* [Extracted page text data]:
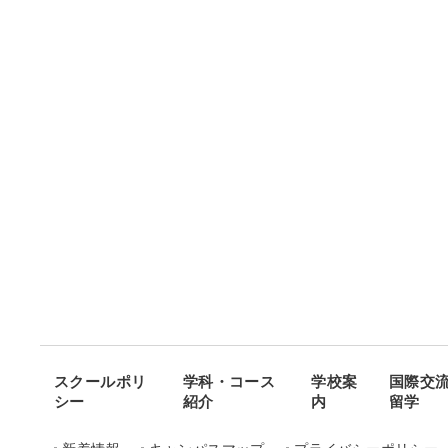
スクールポリ
学科・コース
学校案
国際交
シー
紹介
内
留学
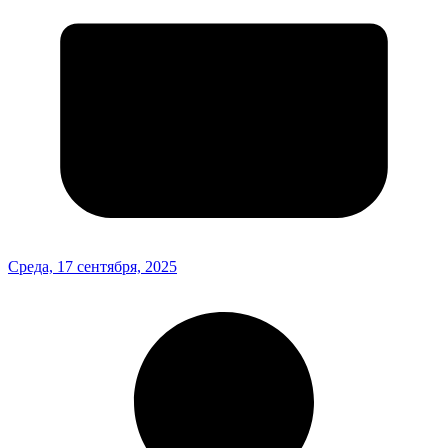
Среда, 17 сентября, 2025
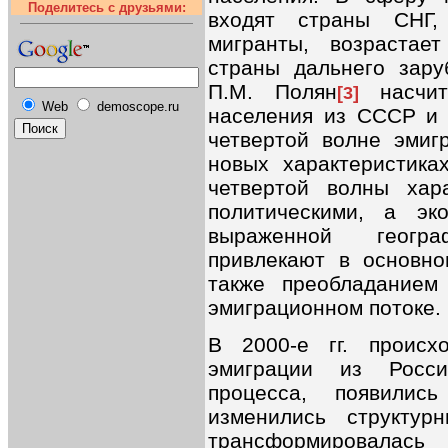
Поделитесь с друзьями:
входят страны СНГ,
мигранты, возрастае
страны дальнего зару
П.М. Полян
насчит
[3]
Web
demoscope.ru
населения из СССР и о
четвертой волне эмиг
новых характеристика
четвертой волны хар
политическими, а эк
выраженной геогр
привлекают в основно
также преобладанием
эмиграционном потоке.
В 2000-е гг. происх
эмиграции из Росси
процесса, появилис
изменились структурн
трансформировалась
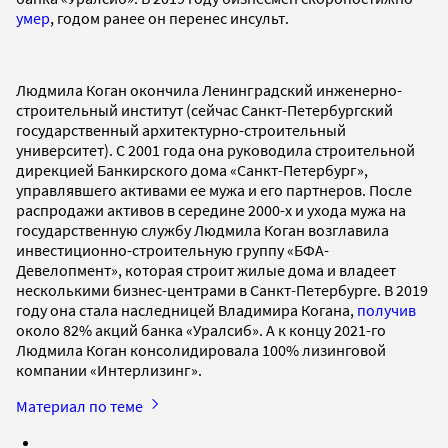
умер
, годом ранее он перенес инсульт.
Людмила Коган окончила Ленинградский инженерно-
строительный институт (сейчас Санкт-Петербургский
государственный архитектурно-строительный
университет). С 2001 года она руководила строительной
дирекцией Банкирского дома «Санкт-Петербург»,
управлявшего активами ее мужа и его партнеров. После
распродажи активов в середине 2000-х и ухода мужа на
государственную службу Людмила Коган возглавила
инвестиционно-строительную группу «БФА-
Девелопмент», которая строит жилые дома и владеет
несколькими бизнес-центрами в Санкт-Петербурге. В 2019
году она стала наследницей Владимира Когана,
получив
около 82% акций банка «Уралсиб». А к концу 2021-го
Людмила Коган консолидировала 100% лизинговой
компании «Интерлизинг».
Материал по теме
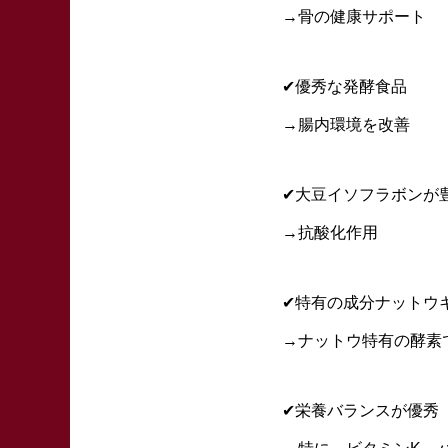
→骨の健康サポート
✔︎優秀な発酵食品
→腸内環境を改善
✔︎大豆イソフラボンが
→抗酸化作用
✔︎特有の成分ナットウ
→ナットウ特有の酵素
✔︎栄養バランスが優秀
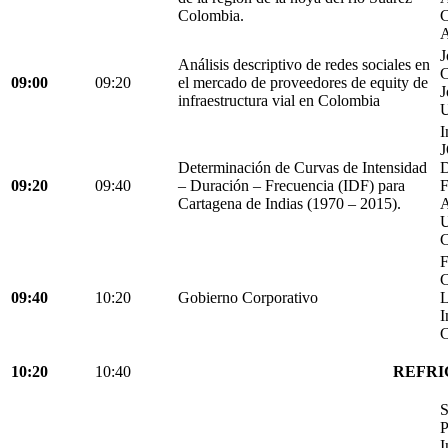
Colombia.
C
A
J
Análisis descriptivo de redes sociales en
C
09:00
09:20
el mercado de proveedores de equity de
J
infraestructura vial en Colombia
U
I
Determinación de Curvas de Intensidad
D
09:20
09:40
– Duración – Frecuencia (IDF) para
Cartagena de Indias (1970 – 2015).
C
F
C
09:40
10:20
Gobierno Corporativo
L
I
C
10:20
10:40
REFRI
S
P
I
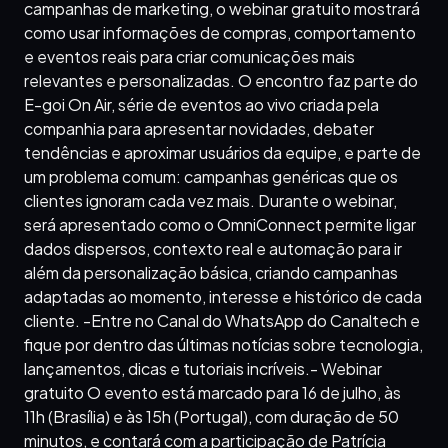
campanhas de marketing, o webinar gratuito mostrará
como usar informações de compras, comportamento
e eventos reais para criar comunicações mais
relevantes e personalizadas. O encontro faz parte do
E-goi On Air, série de eventos ao vivo criada pela
companhia para apresentar novidades, debater
tendências e aproximar usuários da equipe, e parte de
um problema comum: campanhas genéricas que os
clientes ignoram cada vez mais. Durante o webinar,
será apresentado como o OmniConnect permite ligar
dados dispersos, contexto real e automação para ir
além da personalização básica, criando campanhas
adaptadas ao momento, interesse e histórico de cada
cliente. -Entre no Canal do WhatsApp do Canaltech e
fique por dentro das últimas notícias sobre tecnologia,
lançamentos, dicas e tutoriais incríveis.- Webinar
gratuito O evento está marcado para 16 de julho, às
11h (Brasília) e às 15h (Portugal), com duração de 50
minutos, e contará com a participação de Patrícia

* [ABOUT THIS EXERCISE]: Leave the pictures aside and give every entry above again word for word.

* [SOLUTION FOR THIS TASK]:
スクールポリ
学科・コース
学校案
国際交
シー
紹介
内
留学
Среда, 17 сентября, 2025
Поделитесь с друзьями:
входят страны СНГ,
мигранты, возрастае
страны дальнего зару
П.М. Полян
насчит
[3]
Web
demoscope.ru
населения из СССР и о
четвертой волне эмиг
новых характеристика
четвертой волны хар
политическими, а эк
выраженной геогр
привлекают в основно
также преобладанием
эмиграционном потоке.
В 2000-е гг. происх
эмиграции из Росси
процесса, появилис
изменились структурн
трансформировалась
умер
, годом ранее он перенес инсульт.
Людмила Коган окончила Ленинградский инженерно-
строительный институт (сейчас Санкт-Петербургский
государственный архитектурно-строительный
университет). С 2001 года она руководила строительной
дирекцией Банкирского дома «Санкт-Петербург»,
управлявшего активами ее мужа и его партнеров. После
распродажи активов в середине 2000-х и ухода мужа на
государственную службу Людмила Коган возглавила
инвестиционно-строительную группу «БФА-
Девелопмент», которая строит жилые дома и владеет
несколькими бизнес-центрами в Санкт-Петербурге. В 2019
году она стала наследницей Владимира Когана,
получив
около 82% акций банка «Уралсиб». А к концу 2021-го
Людмила Коган консолидировала 100% лизинговой
компании «Интерлизинг».
Материал по теме
→骨の健康サポート
✔︎優秀な発酵食品
→腸内環境を改善
✔︎大豆イソフラボンが
→抗酸化作用
✔︎特有の成分ナットウ
→ナットウ特有の酵素
✔︎栄養バランスが優秀
Colombia.
C
A
J
Análisis descriptivo de redes sociales en
C
09:00
09:20
el mercado de proveedores de equity de
J
infraestructura vial en Colombia
U
I
Determinación de Curvas de Intensidad
D
09:20
09:40
– Duración – Frecuencia (IDF) para
Cartagena de Indias (1970 – 2015).
C
F
C
09:40
10:20
Gobierno Corporativo
L
I
C
10:20
10:40
REFRI
S
P
I
campanhas de marketing, o webinar gratuito mostrará
como usar informações de compras, comportamento
e eventos reais para criar comunicações mais
relevantes e personalizadas. O encontro faz parte do
E-goi On Air, série de eventos ao vivo criada pela
companhia para apresentar novidades, debater
tendências e aproximar usuários da equipe, e parte de
um problema comum: campanhas genéricas que os
clientes ignoram cada vez mais. Durante o webinar,
será apresentado como o OmniConnect permite ligar
dados dispersos, contexto real e automação para ir
além da personalização básica, criando campanhas
adaptadas ao momento, interesse e histórico de cada
cliente. -Entre no Canal do WhatsApp do Canaltech e
fique por dentro das últimas notícias sobre tecnologia,
lançamentos, dicas e tutoriais incríveis.- Webinar
gratuito O evento está marcado para 16 de julho, às
11h (Brasília) e às 15h (Portugal), com duração de 50
minutos, e contará com a participação de Patrícia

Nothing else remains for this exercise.